Padronização e implantação da técnica de transcrição reversa seguida - seminested reação em cadeia pela polimerase (RT-snPCR) para detecção dos enterovírus direto da amostra clínica

Resumo

Os Enterovirus (EVs) estão associados a uma variedade de manifestações clínicas em humanos, incluindo meningite asséptica, paralisia flácida aguda, rash indiferenciado, miocardite, doença semelhante à sepse neonatal e conjuntivite hemorrágica aguda. Para detecção dos EVs, o isolamento viral em cultura de células foi durante muitos anos considerado o método "padrão ouro". A identificação do vírus isolado, era realizada pelo ensaio de soroneutralização (Nt), utilizando antissoros policlonais de referência, de distribuição limitada e por imunofluorescência indireta (IFI), utilizando alguns anticorpos monoclonais. No entanto, estes métodos são demorados e trabalhosos, sensíveis à agregação de vírus e variação antigênica, e requer um grande número de antissoros para identificar todos os sorotipos. Além disso, não há antissoro ou anticorpo monoclonal de referência disponível para todos os tipos de EVs descritos.

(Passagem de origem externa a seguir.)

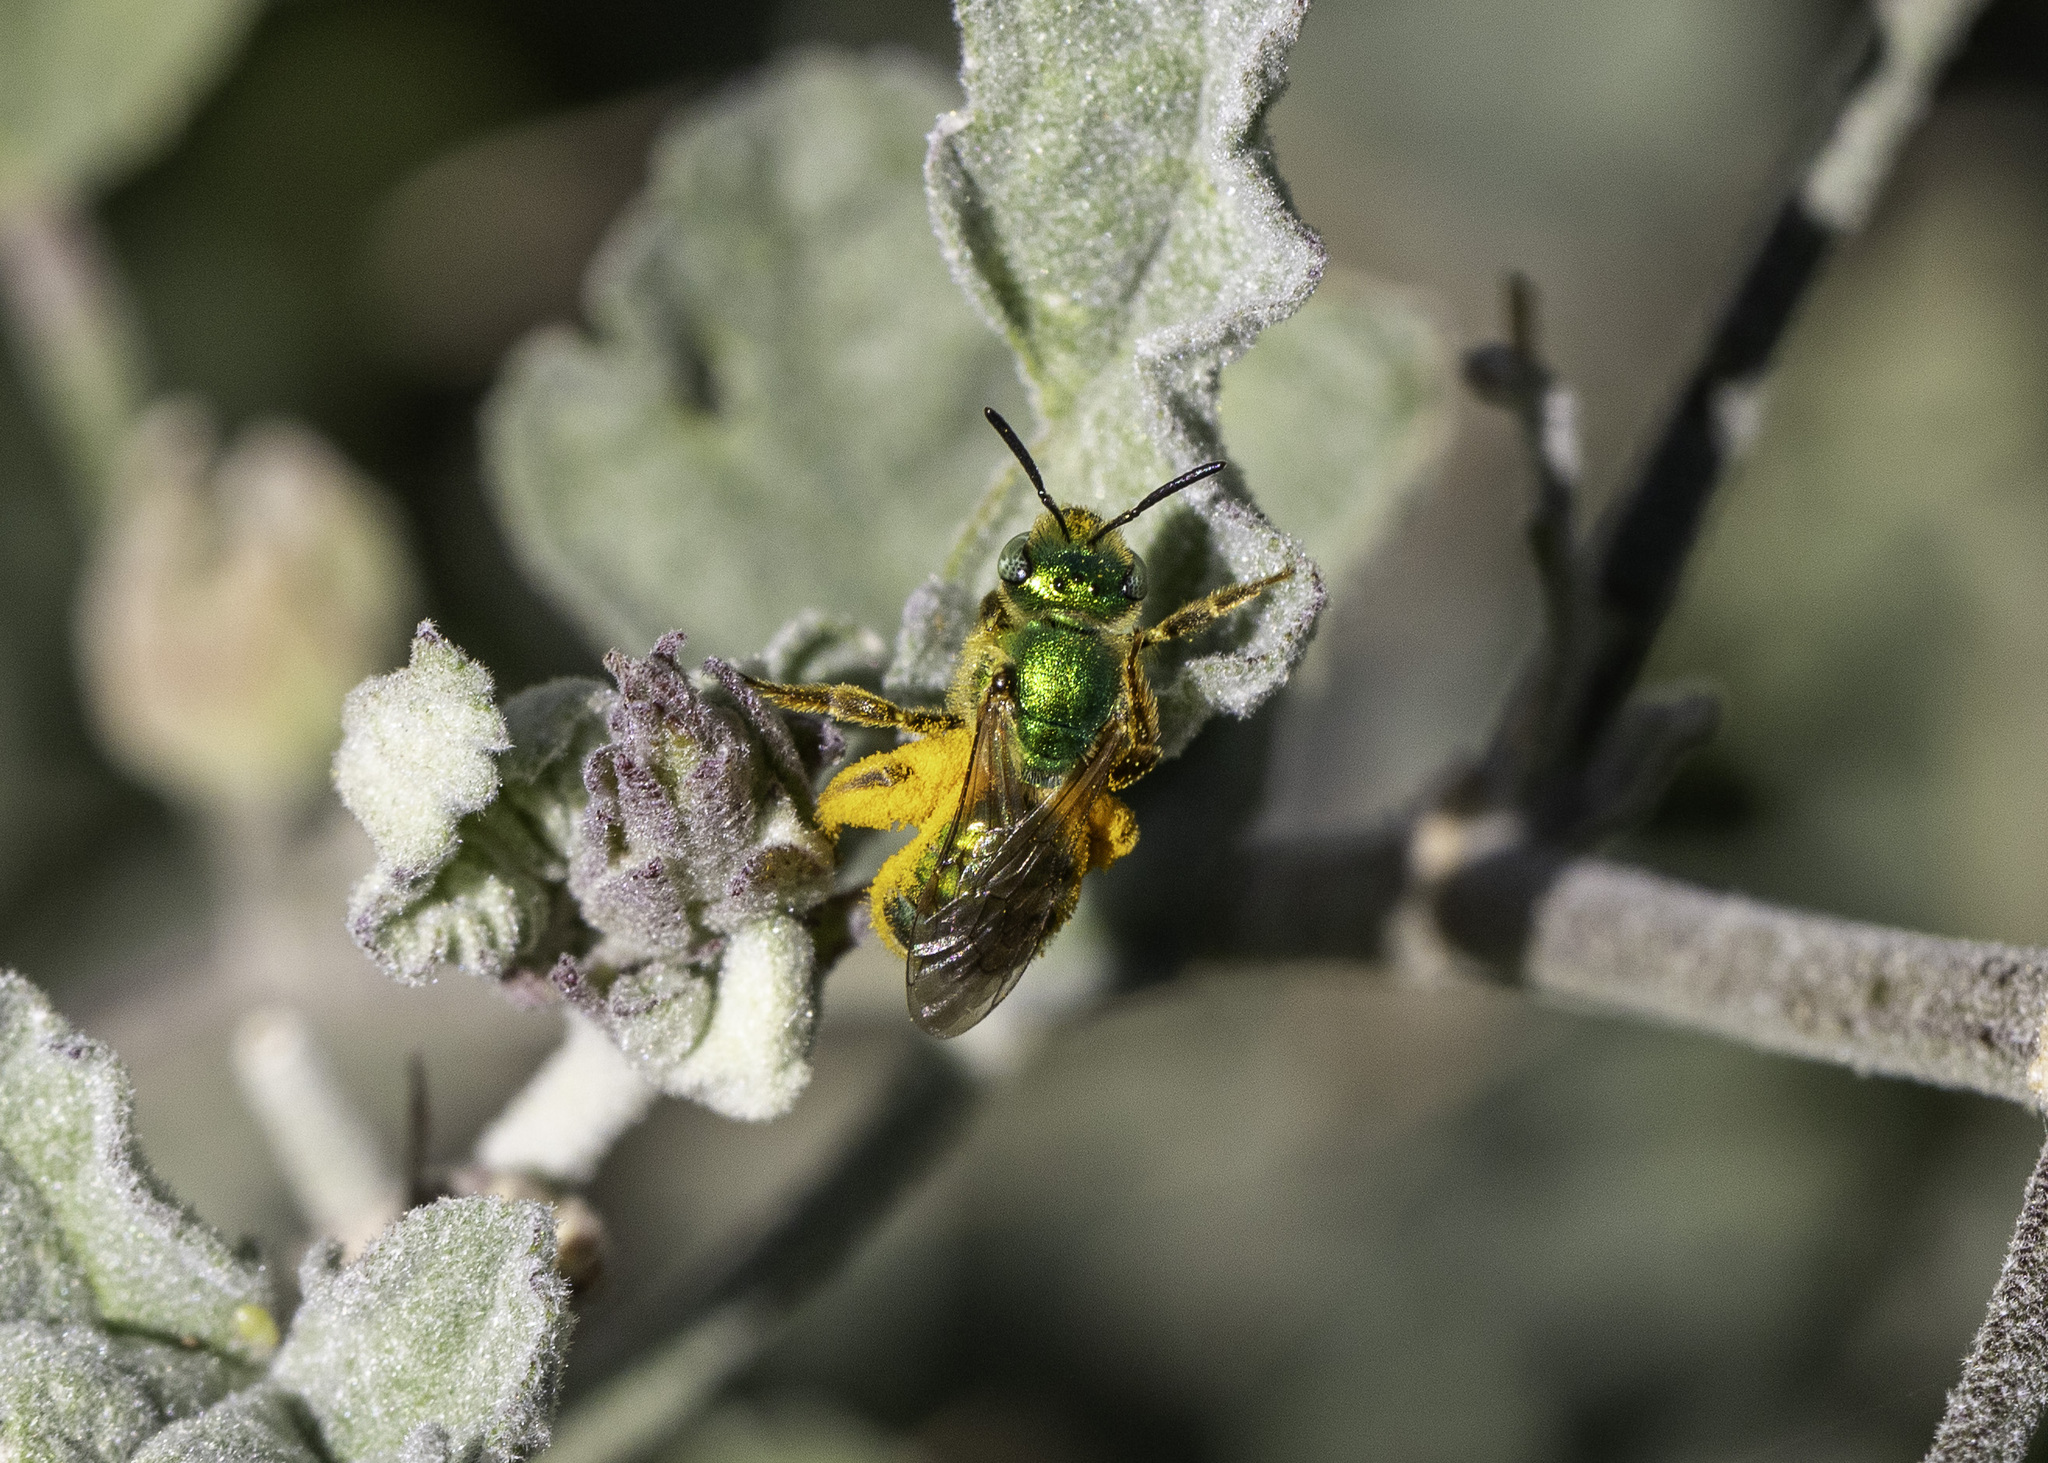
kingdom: Animalia
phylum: Arthropoda
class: Insecta
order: Hymenoptera
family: Halictidae
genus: Agapostemon
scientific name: Agapostemon texanus
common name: Texas striped sweat bee
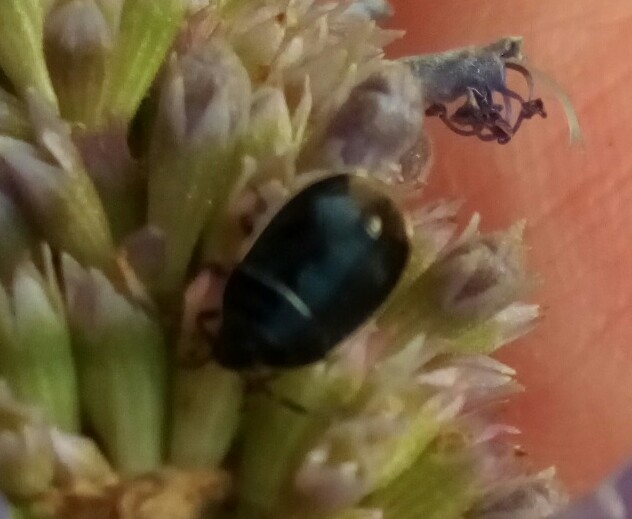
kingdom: Animalia
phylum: Arthropoda
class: Insecta
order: Hemiptera
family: Cydnidae
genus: Sehirus
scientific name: Sehirus cinctus
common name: White-margined burrower bug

Recentemente, foi desenvolvido um protocolo pelo CDC-WHO utilizando primers genéricos da proteína VP1, região alvo mais útil para a tipagem molecular do EVs e para estudos de evolução. A amplificação do gene VP1 por transcrição reversa - seminested Reação em cadeia pela Polimerase (RT-snPCR) seguido por sequenciamento genômico foram utilizados para discriminar todas as cepas protótipos de EVs e assim permitir identificar o vírus isolado direto das amostras clínica humanas, e potenciais novos EVs. Esta ferramenta possibilitará diminuir o tempo para caracterização dos EVs em genótipos e irá fornecer dados relevantes sobre distribuição desse vírus e a variabilidade genética na população humana infectada.